V. James Mann is a New York-based JAMS panelist who spent 25 years as an in-house attorney with Merrill Lynch, where he represented the broker-dealer, investment banking, institutional trading and sales businesses.
Securities litigators looking for the “next big thing” cannot have failed to take note of the manipulated LIBOR (London Interbank Offered Rate) investigations and potential prosecutions in the United States and Europe. Although it is premature to predict the ultimate success of likely lawsuits, a wave of class action litigation is probably on the horizon.
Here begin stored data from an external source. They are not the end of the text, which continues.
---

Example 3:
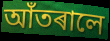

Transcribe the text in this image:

আঁতৰালে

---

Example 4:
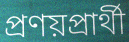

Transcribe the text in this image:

প্ৰণয়প্ৰাৰ্থী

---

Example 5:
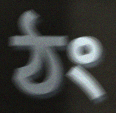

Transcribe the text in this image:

ঠং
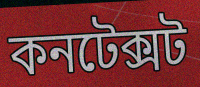
কনটেক্সট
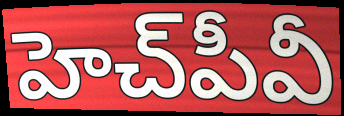
హెచ్‌పీవీ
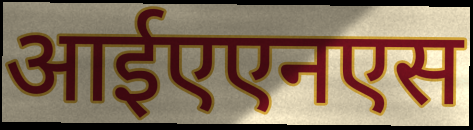
आईएएनएस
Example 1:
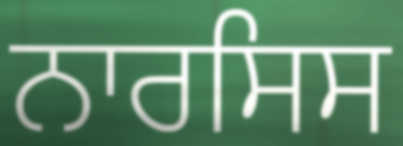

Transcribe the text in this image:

ਨਾਰਸਿਸ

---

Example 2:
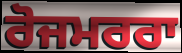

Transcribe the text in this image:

ਰੋਜਮਰਰਾ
Complex issues involving damages and loss causation are likely to feature prominently in many of those cases, and the risk and the cost to both sides will be significant. For example, an institution with a complex balance sheet will probably both make and receive LIBOR-linked payments. Netting such payments to calculate losses measured in a few basis points may prove both challenging and costly. As a consequence, a jury trial is not likely to be attractive to many litigants, and it is likely that significant cases involving LIBOR-manipulation will be resolved without a trial. In those cases that survive motions to dismiss or for summary judgment, a sophisticated and knowledgeable mediator can offer valuable insights and assistance to the parties as they negotiate the labyrinth of what will otherwise be a difficult, costly and time-consuming process.
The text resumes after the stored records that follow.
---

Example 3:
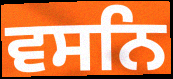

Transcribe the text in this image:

ਵਸਨਿ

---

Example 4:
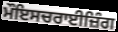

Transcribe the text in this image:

ਮੌਇਸਚਰਾਈਜ਼ਿੰਗ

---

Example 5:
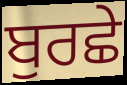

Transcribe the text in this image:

ਬੁਰਛੇ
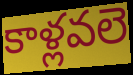
కాళ్లవలె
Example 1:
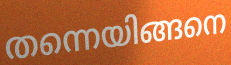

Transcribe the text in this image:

തന്നെയിങ്ങനെ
LIBOR is used as a benchmark rate for credit and other financial transactions around the world, and was established in the 1980s as demand grew for an accurate measure of the rate at which banks would lend to each other. LIBOR is set for different currencies based on different panels of banks by asking them at what rate they could borrow funds “in a reasonable market size.” The rate is established by averaging the rates submitted, after excluding the highest and lowest rates.
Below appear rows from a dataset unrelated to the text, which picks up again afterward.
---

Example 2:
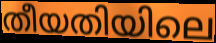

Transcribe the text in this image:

തീയതിയിലെ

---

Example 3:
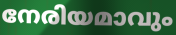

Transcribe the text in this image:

നേരിയമാവും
In June, Barclays PLC paid approximately $450 million in fines to U.S. and British authorities, and admitted that some traders and executives tried to fix the LIBOR rate by submitting lower than justified rates. The scandal has since spread to more than 16 financial institutions.
Potential plaintiffs without direct contractual or other relationships with alleged manipulators might face some challenges to bringing suit against the wrongdoers, and may find themselves limited to claims against defendants with whom they are in privity.
Class action cases often settle for very little and often institutional plaintiffs choose to opt out of these cases in favor of a separate lawsuit. The Wall Street Journal recently reported that several large mutual fund companies, including Blackrock, Inc. and Vanguard Group, Inc., are exploring the viability of LIBOR-manipulation litigation. These companies are paying particular attention to whether they have suffered compensable damages. Nonetheless, cases will be brought. But by utilizing the confidential and efficient nature of ADR, resolution can occur in a more timely matter than a lengthy and costly litigation.